[Start of Attachment]

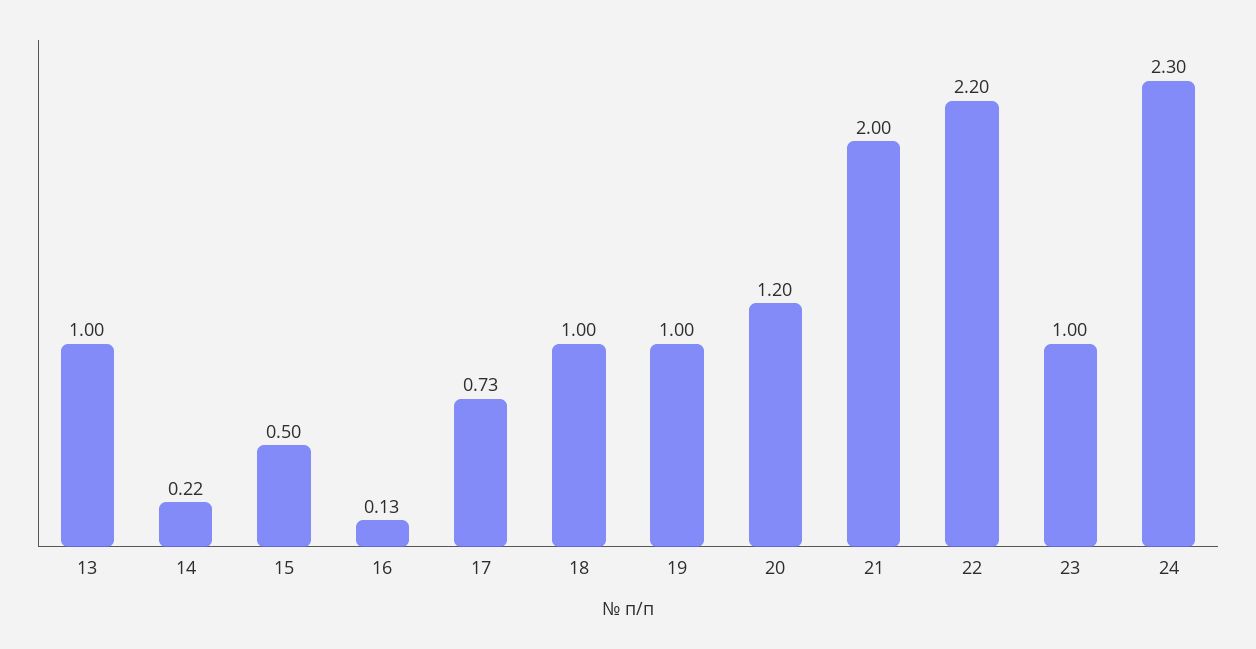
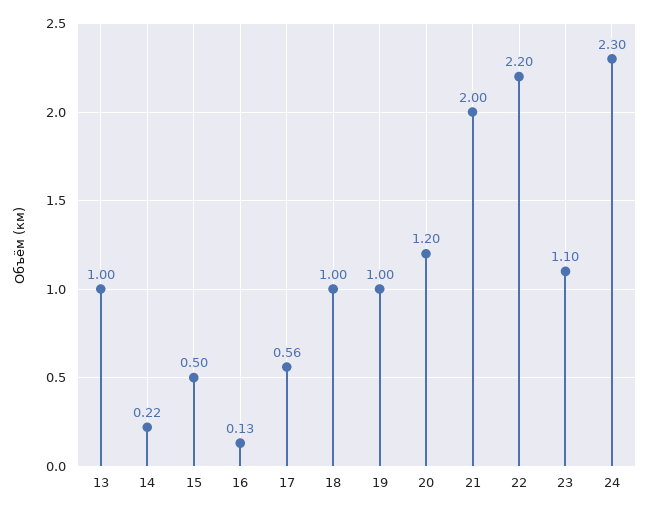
17: 0.73 -> 0.56
23: 1 -> 1.1

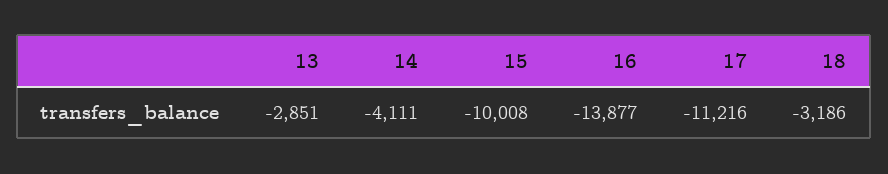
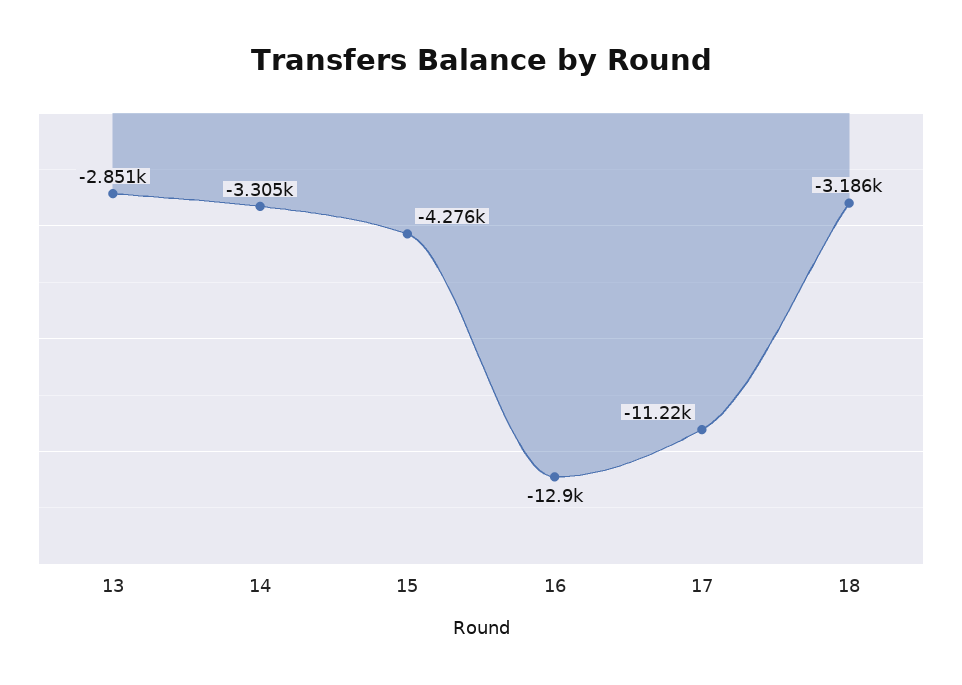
14: -4111 -> -3305
15: -10008 -> -4276
16: -13877 -> -12900

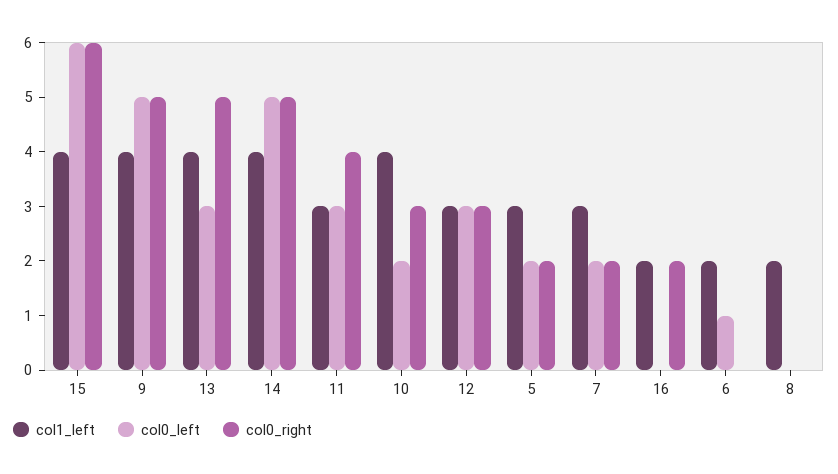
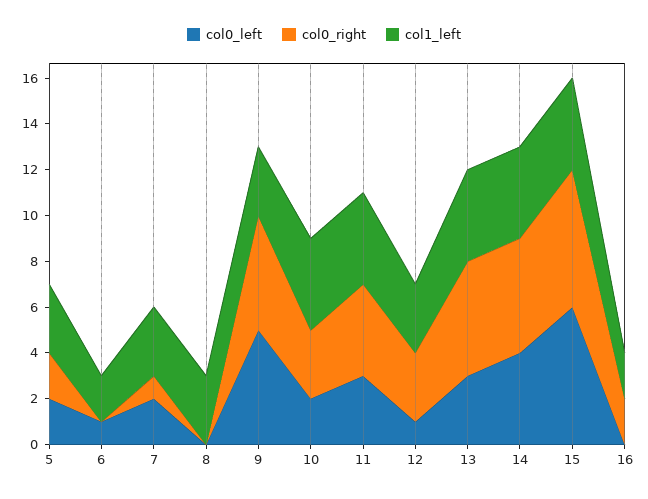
col1_left, 9: 4 -> 3
col0_left, 14: 5 -> 4
col1_left, 11: 3 -> 4
col0_left, 12: 3 -> 1
col0_right, 7: 2 -> 1
col1_left, 8: 2 -> 3

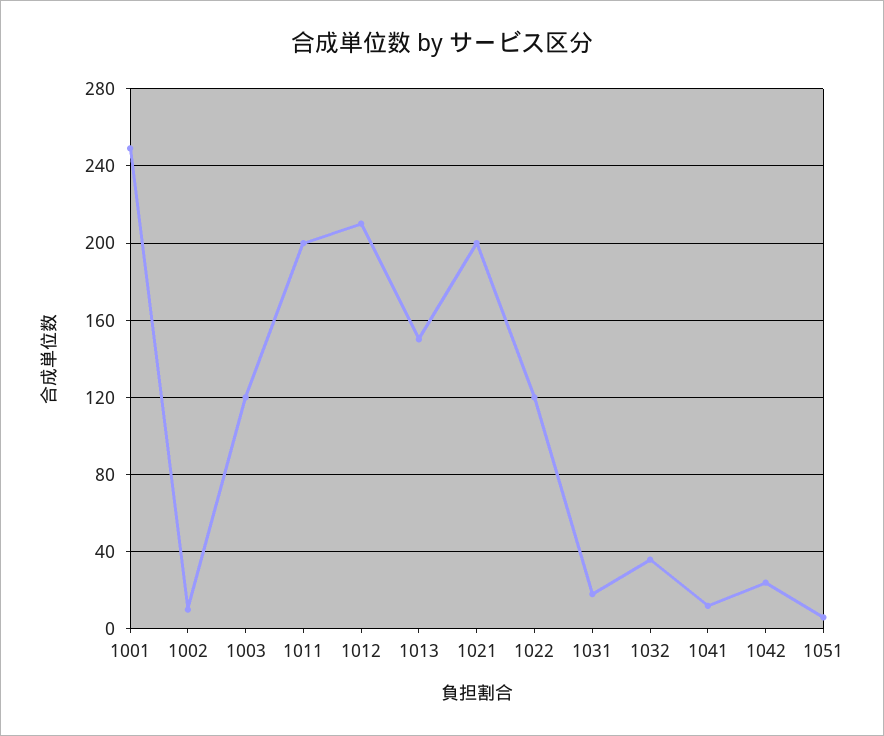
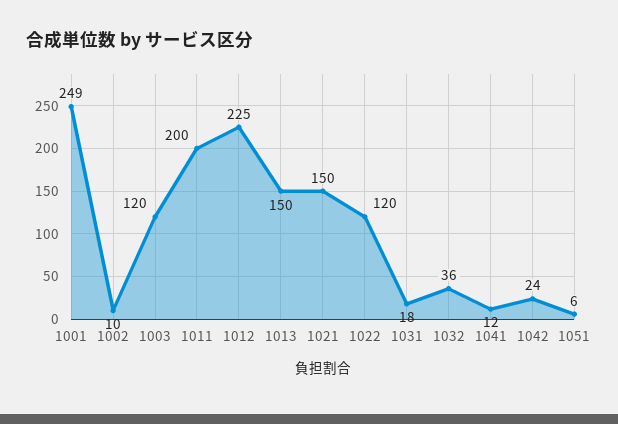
1012: 210 -> 225
1021: 200 -> 150

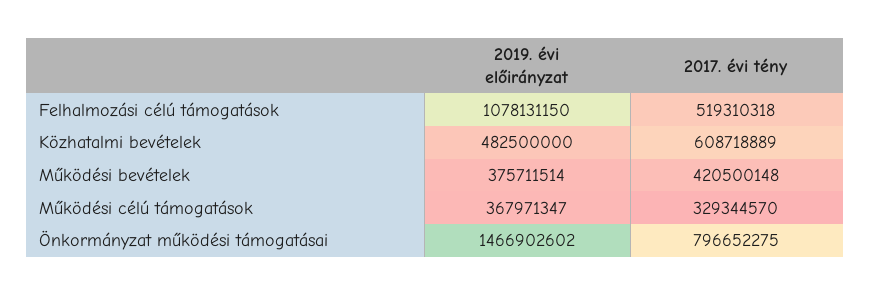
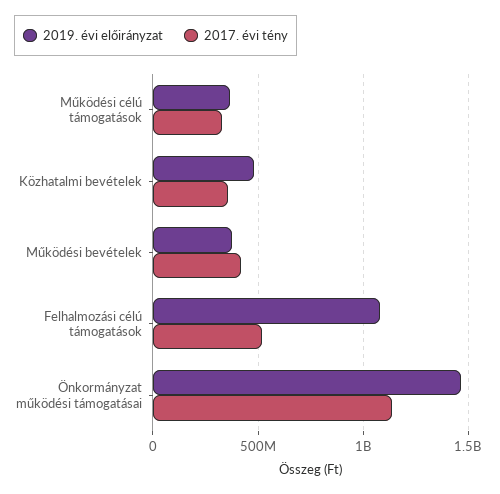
2017. évi tény, Közhatalmi bevételek: 608718889 -> 350000000
2017. évi tény, Önkormányzat működési támogatásai: 796652275 -> 1150000000

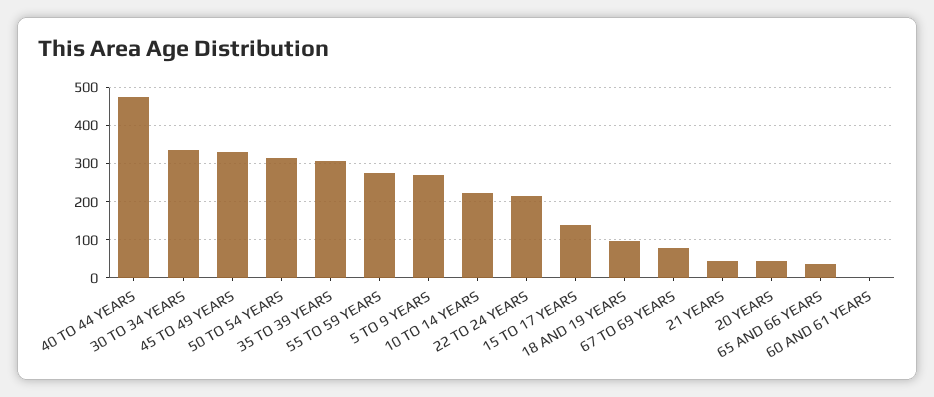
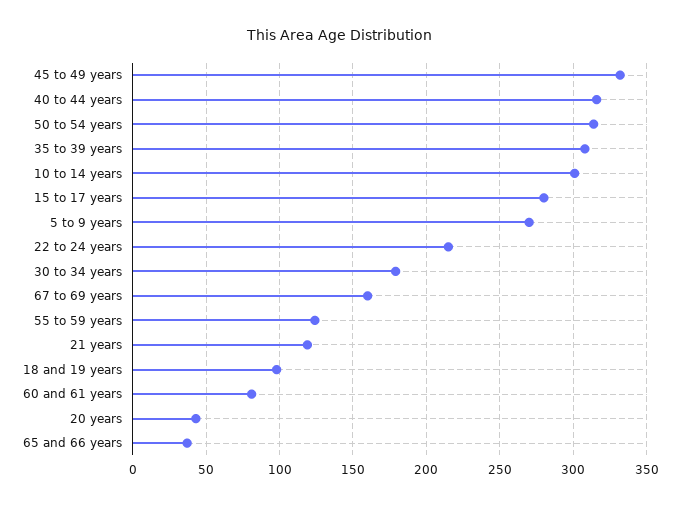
40 TO 44 YEARS: 480 -> 315
30 TO 34 YEARS: 340 -> 180
55 TO 59 YEARS: 280 -> 125
10 TO 14 YEARS: 220 -> 300
15 TO 17 YEARS: 140 -> 280
67 TO 69 YEARS: 80 -> 160
21 YEARS: 40 -> 120
60 AND 61 YEARS: 0 -> 80

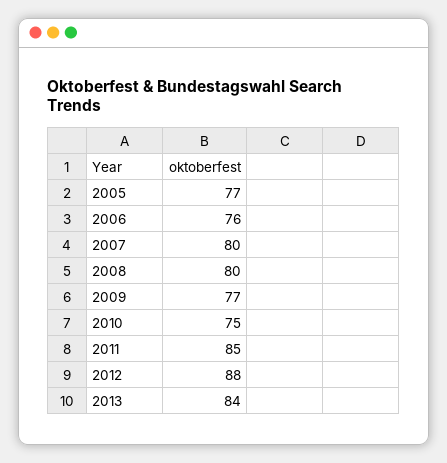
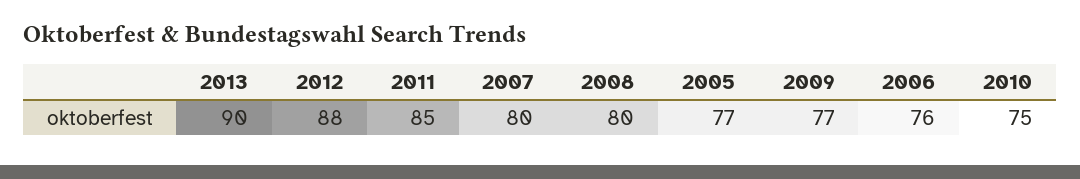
2013: 84 -> 90

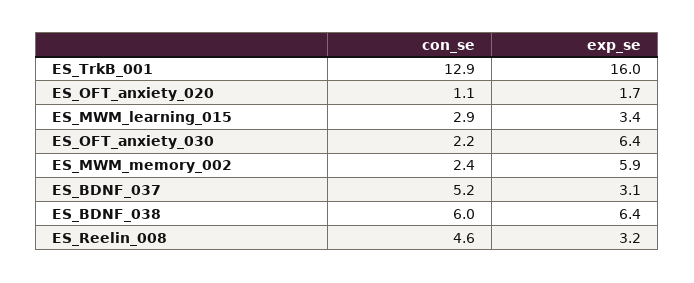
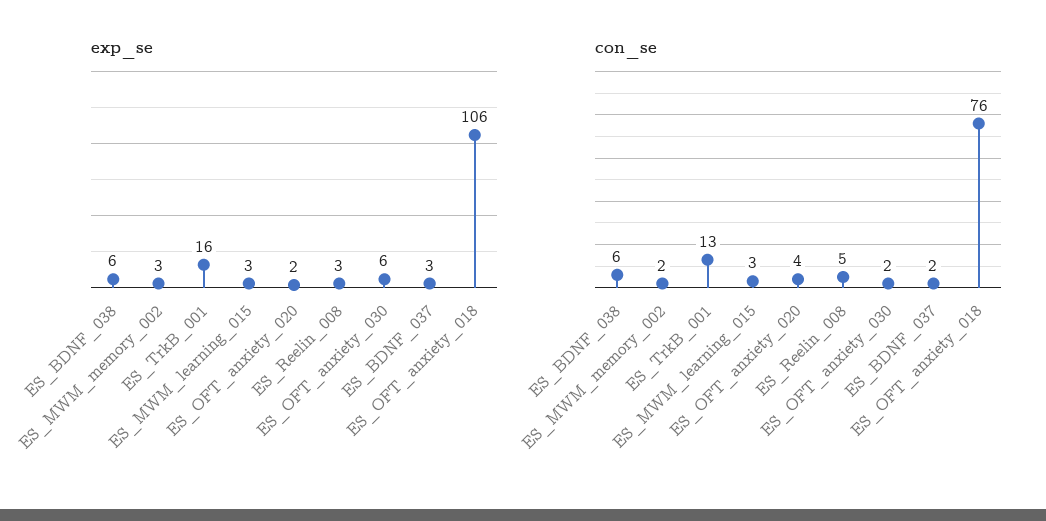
con_se, ES_OFT_anxiety_020: 1.1 -> 4
exp_se, ES_MWM_memory_002: 5.9 -> 3
con_se, ES_BDNF_037: 5.2 -> 2
exp_se, ES_OFT_anxiety_018: none -> 106
con_se, ES_OFT_anxiety_018: none -> 76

[End of Attachment]

• WORK TASK
The answer should consist solely of the lines from the one containing "2017. évi tény, Közhatalmi" through the last line of the material, copied exactly, with pictures left out.

• YOUR SOLUTION
2017. évi tény, Közhatalmi bevételek: 608718889 -> 350000000
2017. évi tény, Önkormányzat működési támogatásai: 796652275 -> 1150000000

40 TO 44 YEARS: 480 -> 315
30 TO 34 YEARS: 340 -> 180
55 TO 59 YEARS: 280 -> 125
10 TO 14 YEARS: 220 -> 300
15 TO 17 YEARS: 140 -> 280
67 TO 69 YEARS: 80 -> 160
21 YEARS: 40 -> 120
60 AND 61 YEARS: 0 -> 80

2013: 84 -> 90

con_se, ES_OFT_anxiety_020: 1.1 -> 4
exp_se, ES_MWM_memory_002: 5.9 -> 3
con_se, ES_BDNF_037: 5.2 -> 2
exp_se, ES_OFT_anxiety_018: none -> 106
con_se, ES_OFT_anxiety_018: none -> 76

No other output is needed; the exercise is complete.